Jika anda menanyai perusahaan mana pun yang telah berhasil menciptakan dan mengeksekusi strategi samudra biru, manajer akan cepat mengoceh betapa pentingnya modal intangible ini bagi keberhasilan mereka. Sebaliknya, manajer dari perusahaan yang gagal mengeksekusi strategi samudra biru akan menyalahkan kurangnya modal ini atas kegagalan mereka. Perusahaan-perusahaan ini tidak mampu menggerakkan perusahaan strategis karena mereka tidak mendapatkan kepercayaan dan komitmen dari orang-orang. Komitmen, kepercayaan, dan kerja sama sukarela memungkinkan perusahaan untuk menonjol dalam hal kecepatan, kualitas, konsistensi eksekusi mereka dan dalam menerapkan perubahan strategis dengan biaya rendah.
Pertanyaan yang sering diajukan oleh perusahaan adalah bagaimana cara menciptakan kepercayaan, komitmen, dan kerja sama dalam organisasi?. Kita tidak bisa melakukannya dengan memisahkan perumusan strategis dari eksekusi. Meskipun pemisahan ini bisa jadi merupakan ciri utama dari praktik kebanyakan perusahaan, namun hal ini juga merupakan ciri dari penerapan yang lambat dan meragukan, yang hanya akan menghasilkan proses mekanis. Tentu saja, intensif tradisional berupa kekuasaan dan uang (ganjaran dan sanksi) dapat membantu. Tetapi, insentif-insentif seperti ini tidak akan bisa mengilhami perilaku manusia yang bertindak melampaui kepentingan pribadi yang berorientasikan hasil semata. Ketika perilaku tidak bisa dimonitor dengan pasti, akan ada ruang luas untuk sabotase dan kerja malas-malasan.

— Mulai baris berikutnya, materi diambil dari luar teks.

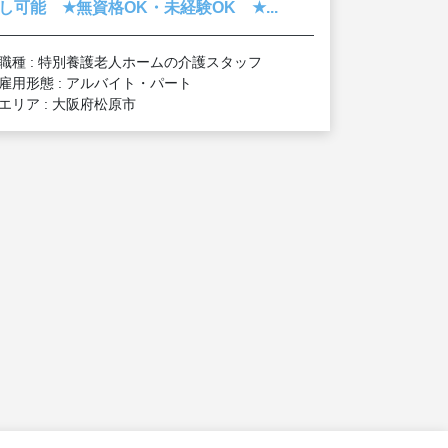
★
★
し可能
無資格OK・未経験OK
...
職種 : 特別養護老人ホームの介護スタッフ
雇用形態 : アルバイト・パート
エリア : 大阪府松原市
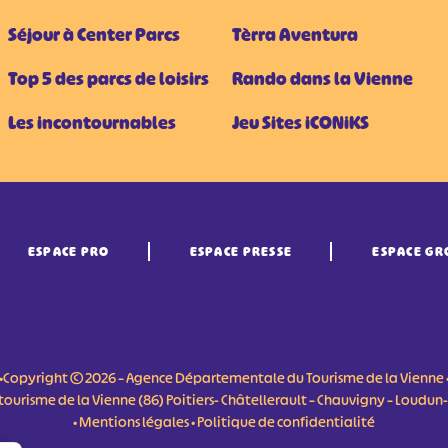
Séjour à Center Parcs
Tèrra Aventura
Top 5 des parcs de loisirs
Rando dans la Vienne
Les incontournables
Jeu Sites iCONiKS
ESPACE PRO
ESPACE PRESSE
ESPACE GR
•Copyright © 2026 – Agence Départementale du Tourisme de la Vienne 
du tourisme de la Vienne (86) Poitiers- Châtellerault – Chauvigny – Loudu
•
Mentions légales
•
Politique de confidentialité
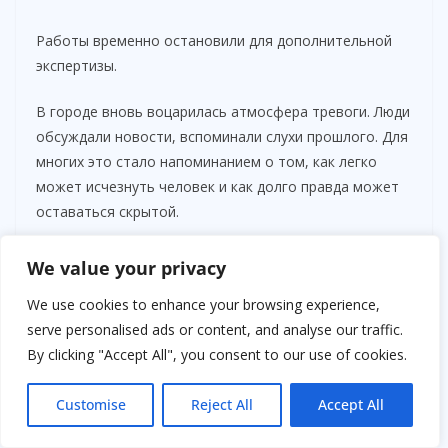
Работы временно остановили для дополнительной
экспертизы.
В городе вновь воцарилась атмосфера тревоги. Люди
обсуждали новости, вспоминали слухи прошлого. Для
многих это стало напоминанием о том, как легко
может исчезнуть человек и как долго правда может
оставаться скрытой.
Следственная группа продолжала работать без
We value your privacy
перерывов. Были направлены запросы в другие
We use cookies to enhance your browsing experience,
регионы, где ранее проживал бывший завхоз.
serve personalised ads or content, and analyse our traffic.
Проверяли архивы, сопоставляли даты его
By clicking "Accept All", you consent to our use of cookies.
перемещений с нераскрытыми случаями исчезновения
несовершеннолетних.
Customise
Reject All
Accept All
Пожилого мужчину вызвали на повторный допрос. На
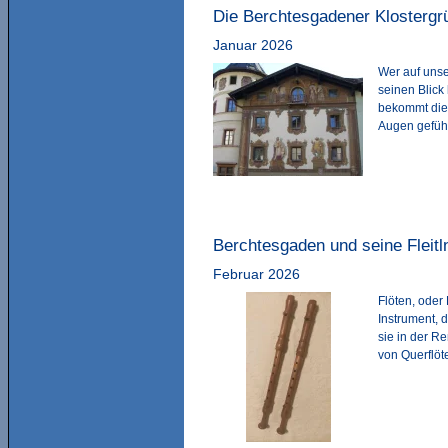
Die Berchtesgadener Klostergr
Januar 2026
Wer auf unse
seinen Blick
bekommt die
Augen geführ
Berchtesgaden und seine Fleitl
Februar 2026
Flöten, oder 
Instrument, 
sie in der R
von Querflöt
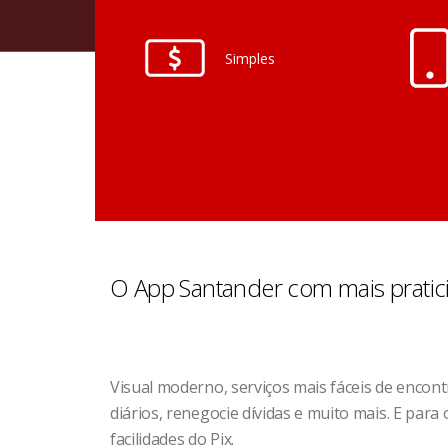
Simples
O App Santander com mais pratic
Visual moderno, serviços mais fáceis de encont
diários, renegocie dívidas e muito mais. E par
facilidades do Pix.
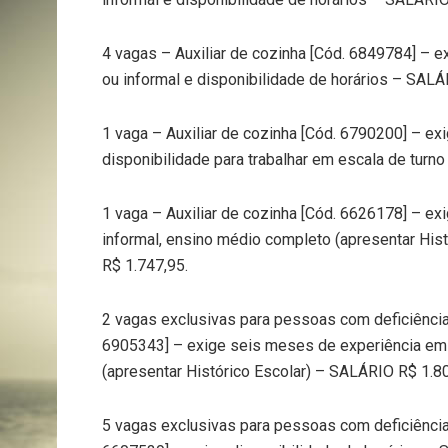
4 vagas – Auxiliar de cozinha [Cód. 6849784] – e
ou informal e disponibilidade de horários – SALÁ
1 vaga – Auxiliar de cozinha [Cód. 6790200] – ex
disponibilidade para trabalhar em escala de turn
1 vaga – Auxiliar de cozinha [Cód. 6626178] – ex
informal, ensino médio completo (apresentar Hist
R$ 1.747,95.
2 vagas exclusivas para pessoas com deficiência 
6905343] – exige seis meses de experiência em c
(apresentar Histórico Escolar) – SALÁRIO R$ 1.80
5 vagas exclusivas para pessoas com deficiência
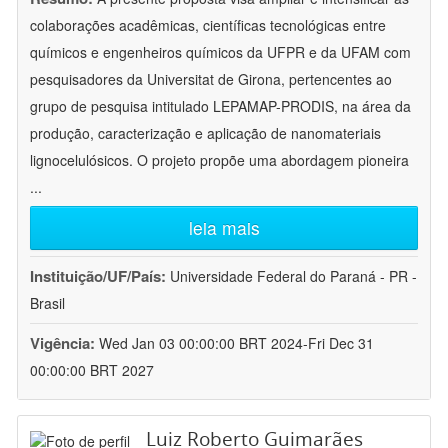
colaborações acadêmicas, científicas tecnológicas entre
químicos e engenheiros químicos da UFPR e da UFAM com
pesquisadores da Universitat de Girona, pertencentes ao
grupo de pesquisa intitulado LEPAMAP-PRODIS, na área da
produção, caracterização e aplicação de nanomateriais
lignocelulósicos. O projeto propõe uma abordagem pioneira
...
leia mais
Instituição/UF/País:
Universidade Federal do Paraná - PR -
Brasil
Vigência:
Wed Jan 03 00:00:00 BRT 2024-Fri Dec 31
00:00:00 BRT 2027
Luiz Roberto Guimarães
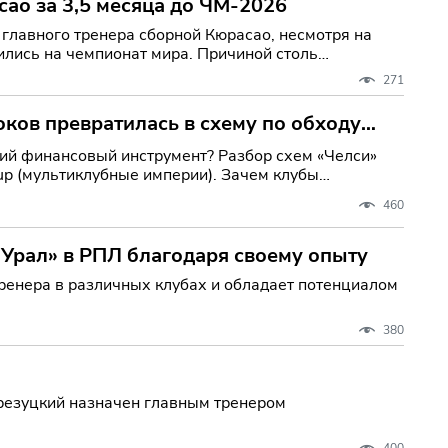
сао за 3,5 месяца до ЧМ-2026
 главного тренера сборной Кюрасао, несмотря на
ились на чемпионат мира. Причиной столь
271
оков превратилась в схему по обходу
ий финансовый инструмент? Разбор схем «Челси»
up (мультиклубные империи). Зачем клубы
460
«Урал» в РПЛ благодаря своему опыту
тренера в различных клубах и обладает потенциалом
380
резуцкий назначен главным тренером
400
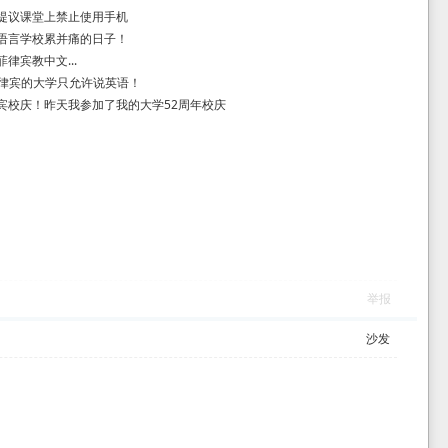
提议课堂上禁止使用手机
语言学校累并痛的日子！
律宾教中文...
菲律宾的大学只允许说英语！
宾校庆！昨天我参加了我的大学52周年校庆
举报
沙发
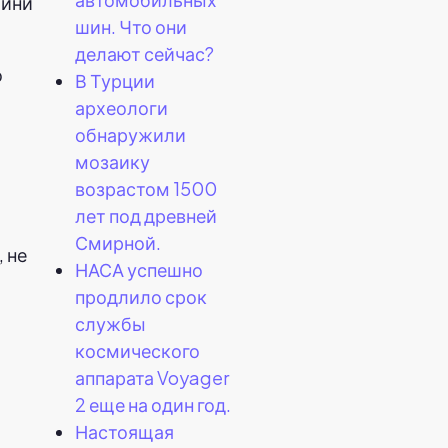
мини
шин. Что они
делают сейчас?
о
В Турции
археологи
обнаружили
мозаику
возрастом 1500
лет под древней
Смирной.
 не
НАСА успешно
продлило срок
службы
космического
аппарата Voyager
2 еще на один год.
Настоящая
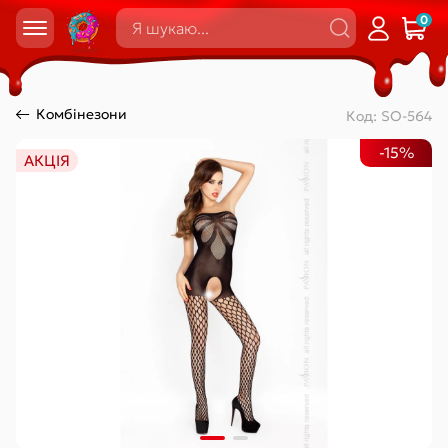
0
Комбінезони
Код:
SO-564
-15%
АКЦІЯ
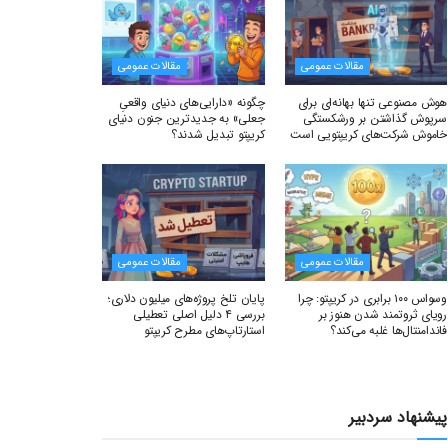
مقالات عمومی
مقالات عمومی
هوش مصنوعی تنها بهانه‌ای برای
چگونه «دارایی‌های دنیای واقعیِ
سرپوش گذاشتن بر ورشکستگی
جعلی» به جدیدترین جنون دنیای
خاموش شرکت‌های کریپتویی است
کریپتو تبدیل شدند؟
مقالات عمومی
مقالات عمومی
وسواس ۱۰۰ برابری در کریپتو: چرا
پایان تلخ پروژه‌های میلیون دلاری؛
رویای ثروتمند شدن هنوز بر
بررسی ۴ دلیل اصلی تعطیلی
فاندامنتال‌ها غلبه می‌کند؟
استارتاپ‌های مطرح کریپتو
پیشنهاد سردبیر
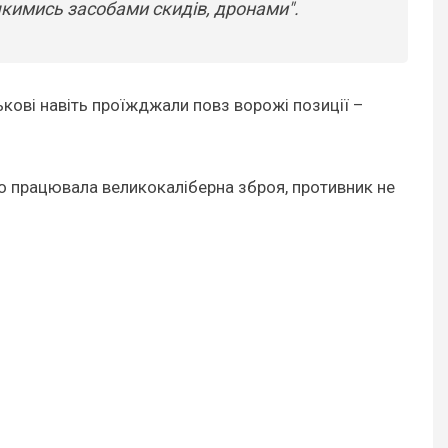
якимись засобами скидів, дронами".
кові навіть проїжджали повз ворожі позиції –
 що працювала великокаліберна зброя, противник не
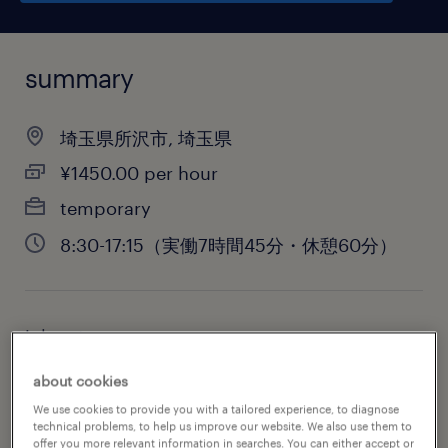
summary
埼玉県所沢市, 埼玉県
¥1450.00 per hour
temporary
8:30-17:15（実働7時間45分・休憩60分）
job category
engineering
about cookies
We use cookies to provide you with a tailored experience, to diagnose
technical problems, to help us improve our website. We also use them to
offer you more relevant information in searches. You can either accept or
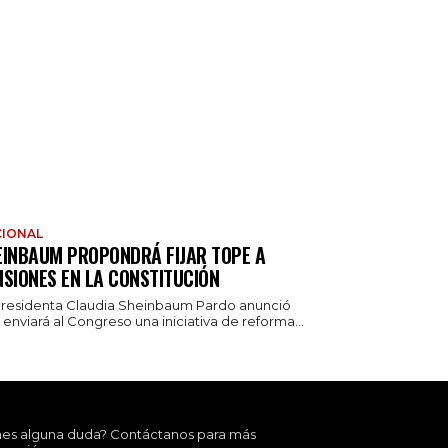
IONAL
EINBAUM PROPONDRÁ FIJAR TOPE A
NSIONES EN LA CONSTITUCIÓN
presidenta Claudia Sheinbaum Pardo anunció
enviará al Congreso una iniciativa de reforma...
nes alguna duda? Contáctanos para más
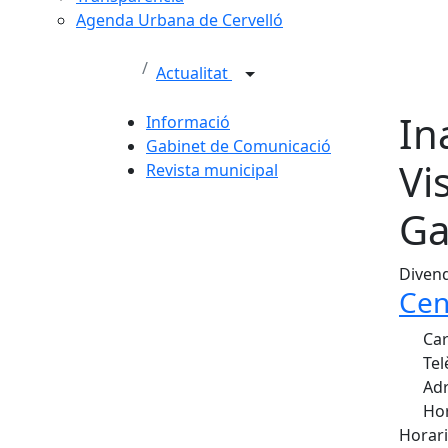
Agenda Urbana de Cervelló
Actualitat
In
Informació
Gabinet de Comunicació
Vi
Revista municipal
Ga
Divend
Cen
Car
Tel
Adr
Hor
Horari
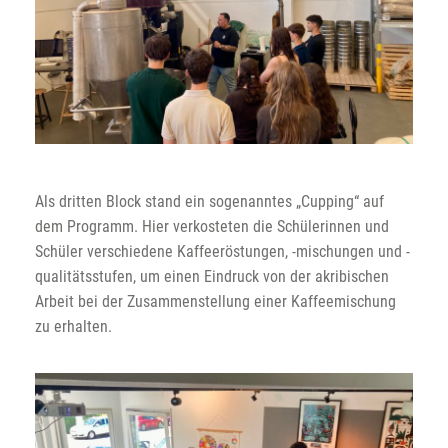
Als dritten Block stand ein sogenanntes „Cupping“ auf
dem Programm. Hier verkosteten die Schülerinnen und
Schüler verschiedene Kaffeeröstungen, -mischungen und -
qualitätsstufen, um einen Eindruck von der akribischen
Arbeit bei der Zusammenstellung einer Kaffeemischung
zu erhalten.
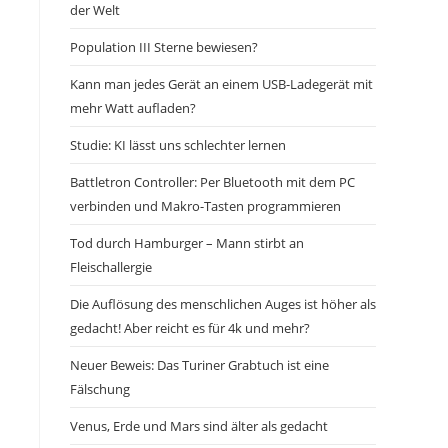
der Welt
Population III Sterne bewiesen?
Kann man jedes Gerät an einem USB-Ladegerät mit
mehr Watt aufladen?
Studie: KI lässt uns schlechter lernen
Battletron Controller: Per Bluetooth mit dem PC
verbinden und Makro-Tasten programmieren
Tod durch Hamburger – Mann stirbt an
Fleischallergie
Die Auflösung des menschlichen Auges ist höher als
gedacht! Aber reicht es für 4k und mehr?
Neuer Beweis: Das Turiner Grabtuch ist eine
Fälschung
Venus, Erde und Mars sind älter als gedacht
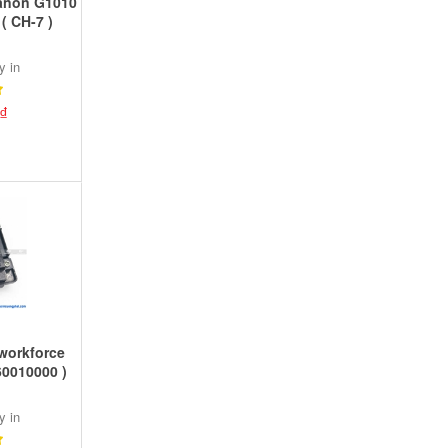
anon G1010
( CH-7 )
y in
₫
workforce
60010000 )
y in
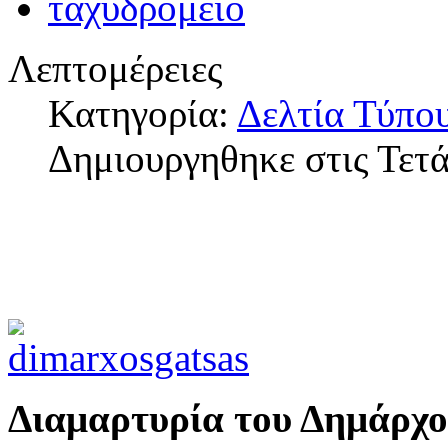
Λεπτομέρειες
Κατηγορία:
Δελτία Τύπο
Δημιουργηθηκε στις Τετ
Διαμαρτυρία του Δημάρχο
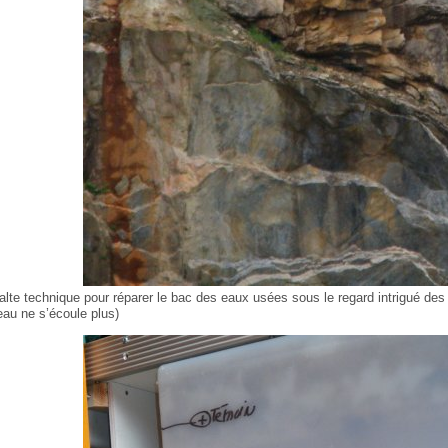
alte technique pour réparer le bac des eaux usées sous le regard intrigué des
’eau ne s’écoule plus)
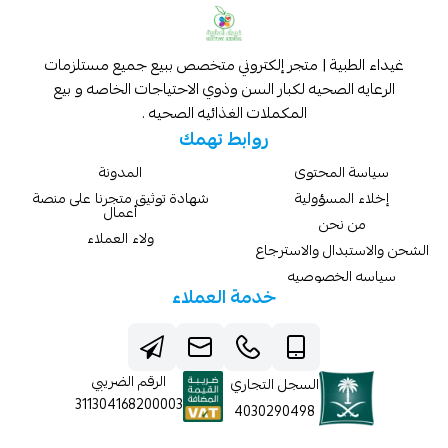
غيداء الطبية | متجر إلكتروني متخصص ببيع جميع مستلزمات
الرعايه الصحيه لكبار السن وذوي الاحتياجات الخاصه و بيع
المكملات الغذائيه الصحيه .
روابط تهمك
سياسة المحتوى
المدونة
إخلاء المسؤولية
شهادة توثيق متجرنا على منصة
أعمال
من نحن
ولاء العملاء
الشحن والاستبدال والاسترجاع
سياسه الخصوصيه
خدمة العملاء
الرقم الضريبي
السجل التجاري
311304168200003
4030290498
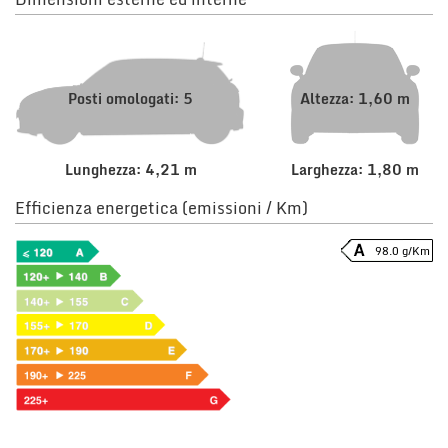
Posti omologati: 5
Altezza: 1,60 m
Lunghezza: 4,21 m
Larghezza: 1,80 m
Efficienza energetica (emissioni / Km)
98.0 g/Km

Penerapan proses yang adil mengatasi dilema ini. Dengan mengorganisasi proses perumusan strategi berdasarkan prinsip proses yang adil, Anda bisa mengintegrasikan eksekusi ke dalam perumusan strategi sedari awal. Dengan proses yang adil, orang cenderung berkomitmen untuk mendukung strategi yang dihasilkan, sekalipun ketika strategi itu dipandang tidak mengenakkan atau berbeda dengan pandangan mereka mengenai strategi apa yang pantas bagi unitnya. Orang menyadari bahwa kompromi dan pengorbanan diperlukan dalam membangun sebuah perusahaan yang kuat. Mereka menerima perlunya mengorbankan kepentingan pribadi jangka pendek, untuk mensukseskan kepentingan jangka panjang perusahaan. Akan tetapi, penerimaan ini tegantung pada apakah terdapat proses yang adil. Apa pun konteks dimana strategi samudra biru dieksekusi (apakah itu dalam kerja sama dengan mitra perusahaan patungan untuk mensubkontrakkan pabrikan komponen, mereorientasikan tenaga wiraniaga, mengubah proses pabrikan, atau merelokasikan pusat layanan informasi/call center), kita harus terus-menerus mengamati dinamika yang berjalan ini.